California’s Companion Chatbot law also requires user notice and safety protocols, but also requires annual reporting to regulators and publication of related information.
- As with New York, the California law requires that companion chatbots employ protocols for responding to expressions of suicidal ideation or self-harm by users that include, but are not limited to, referring users to crisis service providers. California requires operators to measure for “suicidal ideations” using evidence-based methods, but goes no further in specifying what appropriate methods might be.
- California also imposes two separate notification requirements. First, for all users the operator knows are minors, it must disclose that the user is interacting with AI, provide recurring notifications every three hours, and institute measures to prevent the companion chatbot from producing sexually explicit materials or encouraging the minor to engage in such conduct. Second, the operator must provide clear and conspicuous notice that the companion chatbot is not human, but only if a reasonable person would be misled to believe otherwise.
- Finally, California’s Companion Chatbot law establishes a new reporting regime for operators of AI companion chatbots. Beginning July 1, 2027, operators must submit annual reports to the Office of Suicide Prevention detailing their protocols for responding to suicidal ideation by users and for preventing the chatbot from engaging with users about suicidal ideation, as well as the number of times the operator referred users to a crisis service provider in the preceding calendar year. Additionally, operators must publish data from these reports, as well as details about their chatbots’ protocols, on their websites.
Enforcement
New York’s AI Companion Models law allows the New York Attorney General to seek civil penalties up to $15,000 per day.
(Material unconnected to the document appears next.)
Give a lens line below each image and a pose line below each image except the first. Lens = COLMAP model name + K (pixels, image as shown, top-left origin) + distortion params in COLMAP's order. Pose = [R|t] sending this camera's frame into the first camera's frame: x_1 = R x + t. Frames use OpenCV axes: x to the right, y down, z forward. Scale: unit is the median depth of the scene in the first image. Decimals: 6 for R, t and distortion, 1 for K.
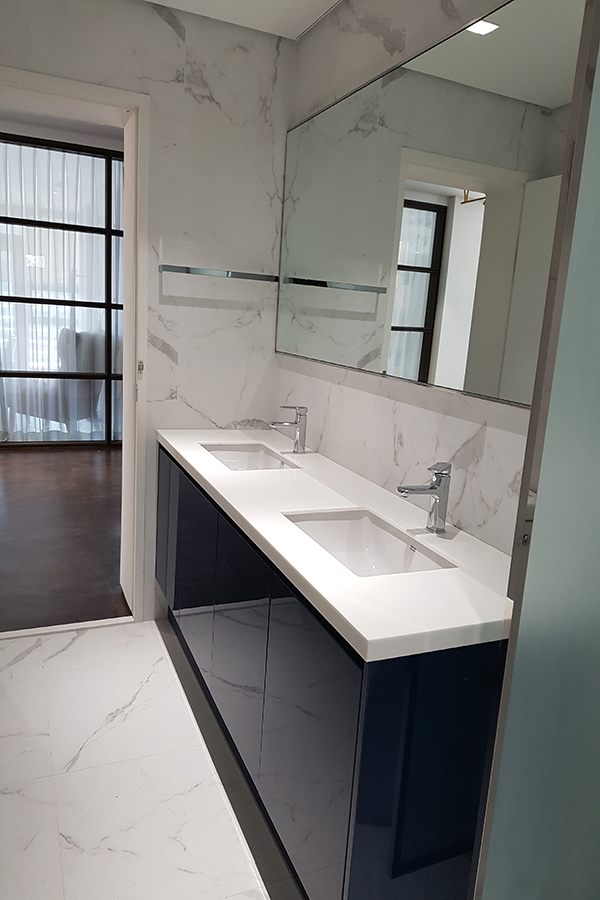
lens RADIAL K [[676.3, 0, 252.3], [0, 676.3, 451.5], [0, 0, 1]] dist [0.094366, -0.136225]
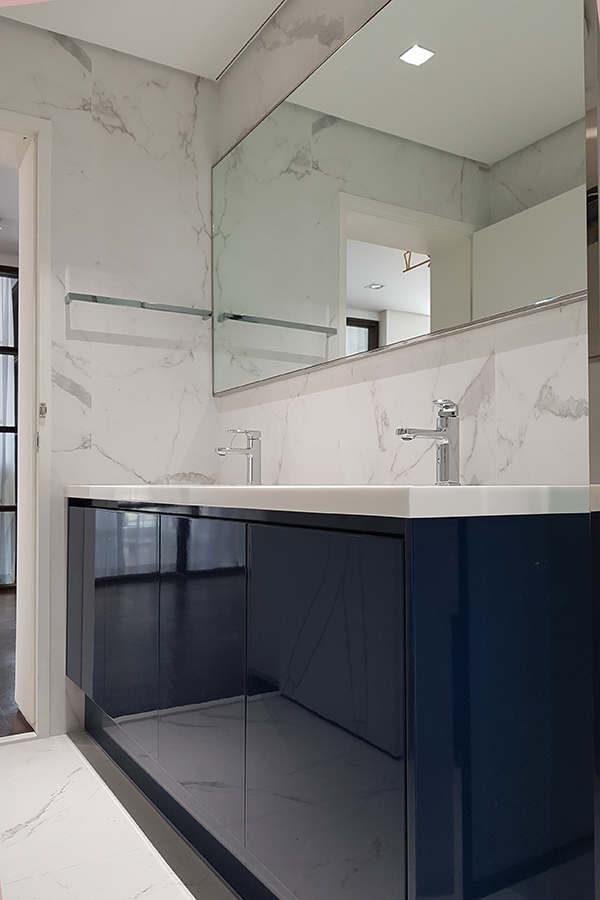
lens RADIAL K [[797.2, 0, 300.0], [0, 797.2, 450.0], [0, 0, 1]] dist [0.059022, -0.102442]
pose [[0.986280, -0.037610, 0.160738, -0.019444], [0.068355, 0.979349, -0.190271, 0.105559], [-0.150262, 0.198648, 0.968483, 0.057941]]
The New York Attorney General may also seek injunctive relief where the Attorney General believes that operators of AI companions have violated or are about to violate the law.
Although the California Companion Chatbot law does not provide for civil penalties, it does allow a private right of action for any person harmed by a violation of the law for the greater of actual damages or $1,000 per violation, injunctive relief, and reasonable attorney’s fees and costs.
Key takeaways
- Companies should assess potential applicability of the New York AI Companion Models and California Companion Chatbot laws by comparing any AI companion offerings against the laws’ exempted use cases.
- If applicable, companies should consider what constitutes a “reasonable” protocol given multiple ambiguities in the New York AI Companion Models law, including with respect to what constitutes an “expression” of self-harm.
- Companies should document the “evidence” their protocols rely on in assessing user expressions of self-harm and the standards they employ to evaluate explicit or similarly covered content.
- Companies subject to California’s Companion Chatbot law should monitor the required reporting metrics on a regular basis as part of their oversight and governance functions.
More broadly, companies should review existing and planned chatbot deployments against requirements in other states, including Maine, Texas and Utah, as well as potential federal legislation, including the bipartisan legislation introduced in the Senate on October 28, 2025 that would ban minors from accessing AI companions. Chatbot offerings for minors are also the focus of ongoing regulatory and enforcement activities—for example, the FTC’s 6(b) study of the potentially negative impacts of the technology on children and teens and the Texas Attorney General’s ongoing investigation into AI chatbots offered as mental health or counseling tools to children and other vulnerable individuals.